→ ACTIVITY:
Answer these questions using the medication guidance text below.
(a) What clonazepam dose is given as an example for milder cases?
(b) What starting dose is listed for methadone?
(c) What is the usual effective daily dose of pregabalin?

DOCUMENT SECTION START

Intermittent symptoms (Symptoms <2 per week)

  • Trial behavioural therapies above first

  • For intermittent use

    • Carbidopa-levodopa 25mg/100mg, one-half or one tablet, at night, as needed. Short-term therapy is well tolerated. Side effects include nausea, dizziness, sleepiness and rebound symptoms in the second half of the night.

    • Benzodiazepine can be useful in milder cases, particularly in younger patients, such as clonazepam 1mg daily. Side effects include drowsiness, cognitive impairment in the morning, impotence and exacerbation of sleep apnoea. This is complicated by tolerance and possible abuse.

    • Low-dose opioid options include

      • Codeine 30 mg (60 to 180 mg)

      • Tramadol (immediate release) 50 mg (50 to 100 mg)

      • Tramadol (extended-release) 100 mg (100 to 200 mg)

    • High-potency opioids:

      • Morphine controlled release 10 or 15 mg (15 to 45 mg)

      • Oxycodone (immediate or extended release) 5 mg (10 to 30 mg)

      • Hydrocodone (immediate or extended release) 10 mg (20 to 45 mg)

      • Methadone 2.5 mg (5 to 20 mg)

Chronic Persistent Symptoms

  • First-line is a Gabapentinoid agent

    • Pregabalin, start at 50 to 75mg at night, 1 to 2 hours before the usual onset of symptoms, and the usual effective dose is 150 to 450mg per day. Side effects include dizziness, somnolence, fatigue, headache, weight gain and feet swelling.

DOCUMENT SECTION END
RECORD EXCERPTS START

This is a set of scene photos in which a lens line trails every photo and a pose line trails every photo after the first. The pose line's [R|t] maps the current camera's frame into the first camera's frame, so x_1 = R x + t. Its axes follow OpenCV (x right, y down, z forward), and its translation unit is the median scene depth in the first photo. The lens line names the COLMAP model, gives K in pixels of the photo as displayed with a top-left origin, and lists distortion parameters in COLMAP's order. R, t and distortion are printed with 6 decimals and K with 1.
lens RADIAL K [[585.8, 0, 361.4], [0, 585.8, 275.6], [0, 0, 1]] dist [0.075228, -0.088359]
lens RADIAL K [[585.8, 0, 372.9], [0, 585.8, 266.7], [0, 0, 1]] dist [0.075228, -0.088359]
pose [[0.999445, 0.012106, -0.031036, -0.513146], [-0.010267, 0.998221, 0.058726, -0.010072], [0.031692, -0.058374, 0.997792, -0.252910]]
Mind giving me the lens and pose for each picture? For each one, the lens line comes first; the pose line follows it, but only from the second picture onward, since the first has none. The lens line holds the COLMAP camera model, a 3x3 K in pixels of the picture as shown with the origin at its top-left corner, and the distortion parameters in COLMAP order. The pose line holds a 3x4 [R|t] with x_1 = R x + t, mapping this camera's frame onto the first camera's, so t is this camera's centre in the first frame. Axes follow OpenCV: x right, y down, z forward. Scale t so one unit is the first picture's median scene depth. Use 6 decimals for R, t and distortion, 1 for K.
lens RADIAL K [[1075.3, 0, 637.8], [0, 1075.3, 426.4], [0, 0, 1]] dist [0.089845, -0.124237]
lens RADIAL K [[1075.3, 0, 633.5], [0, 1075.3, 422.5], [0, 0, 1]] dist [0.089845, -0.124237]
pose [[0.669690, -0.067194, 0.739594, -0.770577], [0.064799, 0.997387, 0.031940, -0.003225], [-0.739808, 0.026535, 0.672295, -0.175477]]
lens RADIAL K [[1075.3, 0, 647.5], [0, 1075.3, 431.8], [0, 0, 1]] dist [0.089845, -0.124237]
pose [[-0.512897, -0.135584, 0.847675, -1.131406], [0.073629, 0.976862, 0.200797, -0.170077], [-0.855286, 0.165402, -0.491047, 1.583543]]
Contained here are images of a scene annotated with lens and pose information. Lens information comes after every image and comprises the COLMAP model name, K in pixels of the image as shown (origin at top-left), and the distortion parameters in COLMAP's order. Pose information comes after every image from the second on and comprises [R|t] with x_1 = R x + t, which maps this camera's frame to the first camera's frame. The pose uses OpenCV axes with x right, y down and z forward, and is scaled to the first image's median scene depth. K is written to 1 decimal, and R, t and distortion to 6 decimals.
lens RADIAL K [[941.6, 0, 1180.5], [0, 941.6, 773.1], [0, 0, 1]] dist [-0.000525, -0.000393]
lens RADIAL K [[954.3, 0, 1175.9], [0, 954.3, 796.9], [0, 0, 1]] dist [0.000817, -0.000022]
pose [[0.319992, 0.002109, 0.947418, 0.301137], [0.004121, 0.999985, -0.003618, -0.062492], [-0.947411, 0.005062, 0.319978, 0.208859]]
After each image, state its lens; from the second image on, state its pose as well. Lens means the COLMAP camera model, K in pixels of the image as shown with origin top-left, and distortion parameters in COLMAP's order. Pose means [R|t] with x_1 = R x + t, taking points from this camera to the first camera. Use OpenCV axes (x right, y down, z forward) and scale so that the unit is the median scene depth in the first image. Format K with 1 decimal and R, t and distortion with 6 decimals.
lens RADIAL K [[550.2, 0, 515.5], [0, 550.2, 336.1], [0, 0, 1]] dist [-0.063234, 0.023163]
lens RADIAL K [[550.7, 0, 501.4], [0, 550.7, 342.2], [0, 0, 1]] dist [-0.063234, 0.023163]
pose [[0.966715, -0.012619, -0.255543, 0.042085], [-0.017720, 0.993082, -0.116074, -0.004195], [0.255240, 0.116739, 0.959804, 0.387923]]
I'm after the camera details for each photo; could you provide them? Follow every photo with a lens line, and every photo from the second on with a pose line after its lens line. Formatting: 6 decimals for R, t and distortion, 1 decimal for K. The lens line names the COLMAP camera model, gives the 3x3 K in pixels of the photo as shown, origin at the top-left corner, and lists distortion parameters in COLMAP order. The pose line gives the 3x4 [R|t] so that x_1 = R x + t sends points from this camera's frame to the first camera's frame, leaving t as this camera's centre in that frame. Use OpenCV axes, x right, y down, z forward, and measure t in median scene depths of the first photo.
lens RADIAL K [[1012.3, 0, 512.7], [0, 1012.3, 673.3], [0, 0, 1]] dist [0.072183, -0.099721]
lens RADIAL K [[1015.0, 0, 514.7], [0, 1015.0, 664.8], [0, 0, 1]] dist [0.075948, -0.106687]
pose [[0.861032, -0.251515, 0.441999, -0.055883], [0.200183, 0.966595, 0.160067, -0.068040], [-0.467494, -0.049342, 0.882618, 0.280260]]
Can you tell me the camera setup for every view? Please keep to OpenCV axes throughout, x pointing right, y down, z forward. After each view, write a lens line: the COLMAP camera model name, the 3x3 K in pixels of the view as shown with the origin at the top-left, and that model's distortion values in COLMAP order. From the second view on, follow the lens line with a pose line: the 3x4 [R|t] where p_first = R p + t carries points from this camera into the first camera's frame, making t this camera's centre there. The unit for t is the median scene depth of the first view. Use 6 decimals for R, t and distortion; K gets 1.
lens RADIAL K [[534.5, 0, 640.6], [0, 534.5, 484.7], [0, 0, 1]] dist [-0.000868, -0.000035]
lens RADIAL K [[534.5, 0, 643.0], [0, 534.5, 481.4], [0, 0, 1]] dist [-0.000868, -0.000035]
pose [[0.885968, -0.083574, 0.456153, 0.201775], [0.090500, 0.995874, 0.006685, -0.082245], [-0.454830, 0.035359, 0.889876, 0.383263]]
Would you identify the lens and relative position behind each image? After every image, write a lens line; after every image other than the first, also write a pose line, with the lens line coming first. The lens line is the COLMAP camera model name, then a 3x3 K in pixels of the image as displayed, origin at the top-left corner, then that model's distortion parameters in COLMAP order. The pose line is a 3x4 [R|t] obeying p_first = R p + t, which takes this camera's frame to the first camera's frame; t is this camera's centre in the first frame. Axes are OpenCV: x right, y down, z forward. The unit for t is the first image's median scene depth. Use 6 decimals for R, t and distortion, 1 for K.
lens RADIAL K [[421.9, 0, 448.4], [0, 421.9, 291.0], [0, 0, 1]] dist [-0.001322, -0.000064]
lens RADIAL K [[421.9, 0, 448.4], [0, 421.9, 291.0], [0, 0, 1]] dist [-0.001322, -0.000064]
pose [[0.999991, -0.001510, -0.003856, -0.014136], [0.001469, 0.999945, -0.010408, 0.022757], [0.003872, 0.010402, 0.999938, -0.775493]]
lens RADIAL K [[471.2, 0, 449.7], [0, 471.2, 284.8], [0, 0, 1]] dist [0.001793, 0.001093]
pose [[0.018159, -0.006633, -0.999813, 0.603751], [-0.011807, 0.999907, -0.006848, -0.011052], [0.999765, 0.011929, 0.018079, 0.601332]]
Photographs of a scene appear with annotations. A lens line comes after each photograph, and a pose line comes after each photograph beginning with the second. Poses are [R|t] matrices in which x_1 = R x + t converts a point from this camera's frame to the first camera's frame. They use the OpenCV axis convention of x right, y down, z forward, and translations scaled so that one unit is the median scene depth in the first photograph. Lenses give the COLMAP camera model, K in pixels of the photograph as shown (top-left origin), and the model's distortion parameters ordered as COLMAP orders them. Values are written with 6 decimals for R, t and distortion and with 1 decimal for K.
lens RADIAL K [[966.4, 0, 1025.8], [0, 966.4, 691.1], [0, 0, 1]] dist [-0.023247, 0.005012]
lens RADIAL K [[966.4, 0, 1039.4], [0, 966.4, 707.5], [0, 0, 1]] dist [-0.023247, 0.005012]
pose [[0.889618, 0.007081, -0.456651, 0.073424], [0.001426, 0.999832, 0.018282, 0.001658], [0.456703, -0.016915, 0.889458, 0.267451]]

RECORD EXCERPTS END

→ OUTPUT OF THE TASK:
(a) 1mg daily
(b) 2.5 mg
(c) 150 to 450mg per day